Exercise brief: Reproduce the lines below character for character, omitting the pictures.

Entries drawn from a collection
● ● ● ●

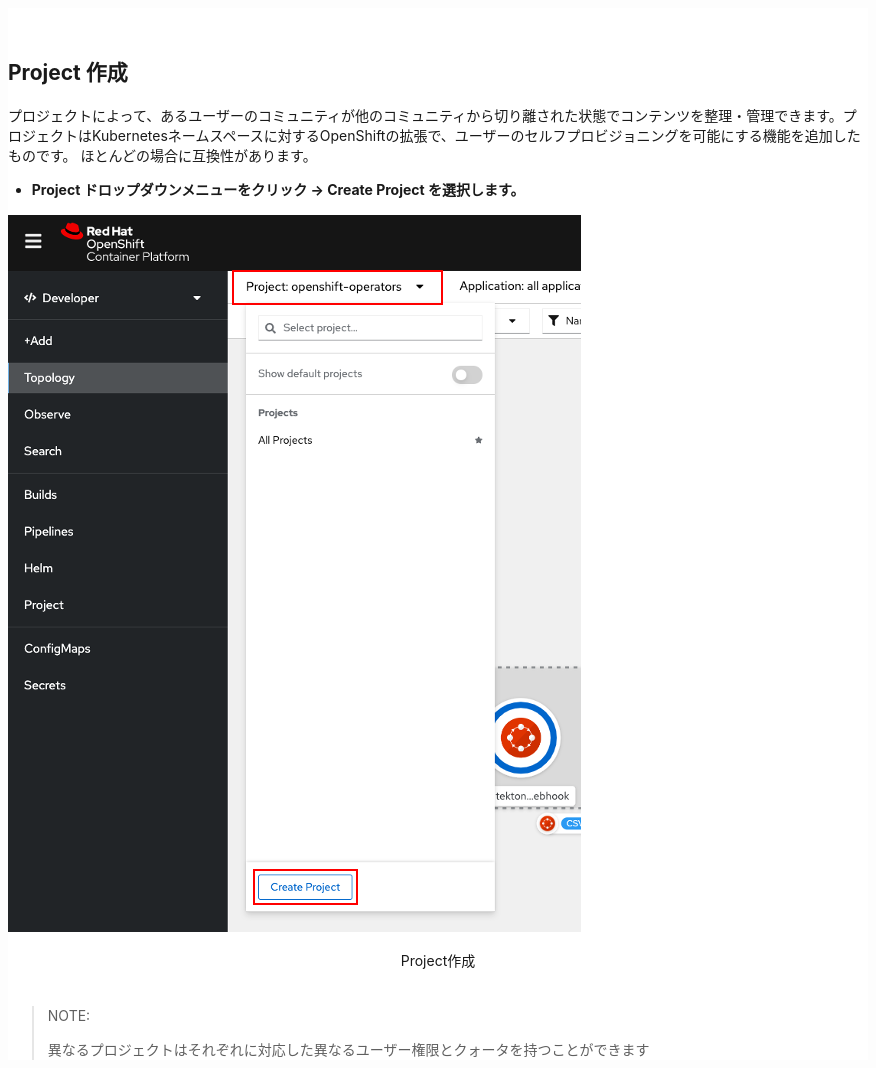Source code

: <br>

## Project 作成

プロジェクトによって、あるユーザーのコミュニティが他のコミュニティから切り離された状態でコンテンツを整理・管理できます。プロジェクトはKubernetesネームスペースに対するOpenShiftの拡張で、ユーザーのセルフプロビジョニングを可能にする機能を追加したものです。 ほとんどの場合に互換性があります。

* **Project ドロップダウンメニューをクリック -> Create Project を選択します。**

![Project作成](./images/03_1_create_project_developer_perspective.png)
<div style="text-align: center;">Project作成</div>

<br>

> NOTE:
>
> 異なるプロジェクトはそれぞれに対応した異なるユーザー権限とクォータを持つことができます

● ● ● ●

Task result:
Source code

: <br>

## Project 作成

プロジェクトによって、あるユーザーのコミュニティが他のコミュニティから切り離された状態でコンテンツを整理・管理できます。プロジェクトはKubernetesネームスペースに対するOpenShiftの拡張で、ユーザーのセルフプロビジョニングを可能にする機能を追加したものです。 ほとんどの場合に互換性があります。

* **Project ドロップダウンメニューをクリック -> Create Project を選択します。**

![Project作成](./images/03_1_create_project_developer_perspective.png)
<div style="text-align: center;">Project作成</div>

<br>

> NOTE:
>
> 異なるプロジェクトはそれぞれに対応した異なるユーザー権限とクォータを持つことができます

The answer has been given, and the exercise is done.